MEMUR VE EMEKLİYE YÜZDE 30’LUK MAAŞ ZAMMINI BÜYÜK BİR MÜJDE OLARAK AÇIKLIYORLAR”

Ne dedi, Erbakan hocamız 54’üncü hükümette? ‘Önce vereceğiz, sonra bulacağız’ dedi. Efendim bu maaş zamlarına parayı nereden bulacağız dendiği zaman, ‘önce vereceğiz, sonra bulacağız’ dedi. Ne demek bunun manası bu milletin derdiyle dertlenmek demek, bu milletin derdini kendi derdi olarak görmek demek. Yoksa bahane, mazeret çok imkânımız yok, kriz var, kaynak yok, sırtımızda küfe var, ayağımızı yorganımıza göre uzatacağız. Ama milletin derdiyle dertlendiğiniz zaman bunların hiçbiri gerekçe olmuyor. Diğer taraftan memur ve emekli maaşları gerçek enflasyonun yüzde 150’nin üzerinde olduğu bir ülke, İTO’nun dahi hesapladığı enflasyonun yüzde 93 olduğu bir ülkede, lütfediyorlar ve yüzde 30’luk maaş zammını yapıyorlar bunu da büyük bir müjde olarak açıklıyorlar.  
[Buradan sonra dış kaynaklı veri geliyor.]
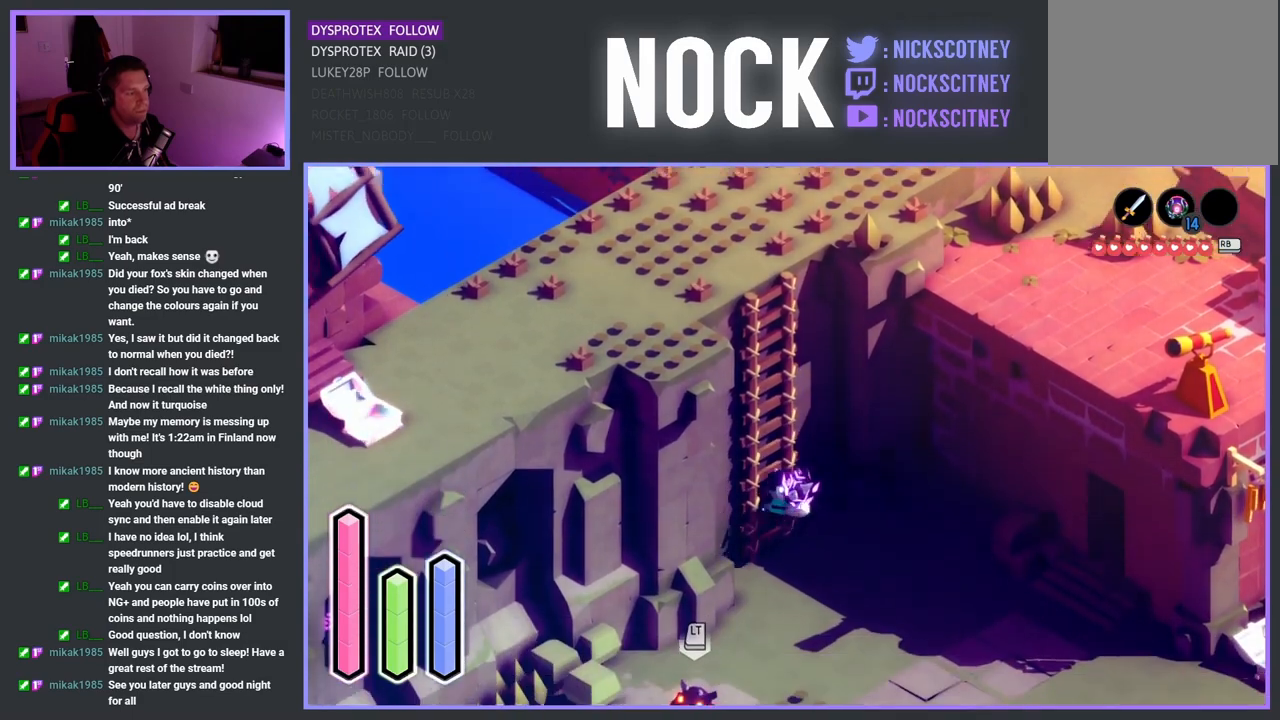
{"buttons": [], "left_stick": "down", "right_stick": "center", "events": []}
“DÖVİZ KURLARI İKTİDARIN YANLIŞ EKONOMİ YÖNETİMİNDEN PATLIYOR”

2022 yılında dünyada en çok buğday ithal eden ikinci ülke olmuş Türkiye, birinci kim? Çin. Çin zaten 1,7 milyar nüfusuyla zaten birinci onu sayma zaten, Türkiye aslında dünyada en çok buğday ithal eden birinci ülke denilebilir bu rakamla. Nereden nereye, hayaldi gerçek oldu, gerçekten de, yaparsa AK Parti yapar diyorlardı, gerçekten doğru söylüyorlar. Bundan 20 sene önce Türkiye, buğday ithal eden ülkeler sıralamasında yoktu bile, kendi buğdayını kendi üretiyordu. Şimdi sen üretimsiz olursan, talep artarken arz azalırsa bu talebi ithal ürünlerle karşılamaya kalkarsan bir de üstüne döviz kurları patlarsa, dolayısıyla döviz kurlarının patlaması hem ithal ürünlerin fiyatını patlatıyor hem de Türkiye’deki girdi maliyetlerini patlatıyor. Döviz kurları dış güçlerin oyunundan değil, iktidarın yanlış ekonomi yönetiminden patlıyor. Neden? borç, faiz ve beton çimento ekonomisi yüzünden. Çünkü borçla ihtiyacını karşılıyorsun, 12 ayda geri ödemen gereken dış borç miktarı 185 milyar dolar olmuş, 12 ayda bu parayı bulup ödeyeceksin bitti mi, hayır. Gelecek 12 ayda bir 185 milyar dolar daha bulacaksın. Dış ticaret açığı ne kadar oldu 2022 yılında, 110 milyar dolar. Cumhuriyet tarihinin rekorunu kırdı. Cumhuriyet’in 100’üncü yılına 110 milyar dolar dış ticaret açığıyla girdi. 110 milyar dolar da dış ticaret açığını finanse edeceksin, yılda 300 milyar dolar döviz bulman lazım. Bu dövize olan talep de dövizi patlatıyor. İstediğin kadar üç harfli marketlere ceza kes, istersen hepsini kapat, ne yaparsan yap yine de bu sıkıntının üstesinden gelemezsin.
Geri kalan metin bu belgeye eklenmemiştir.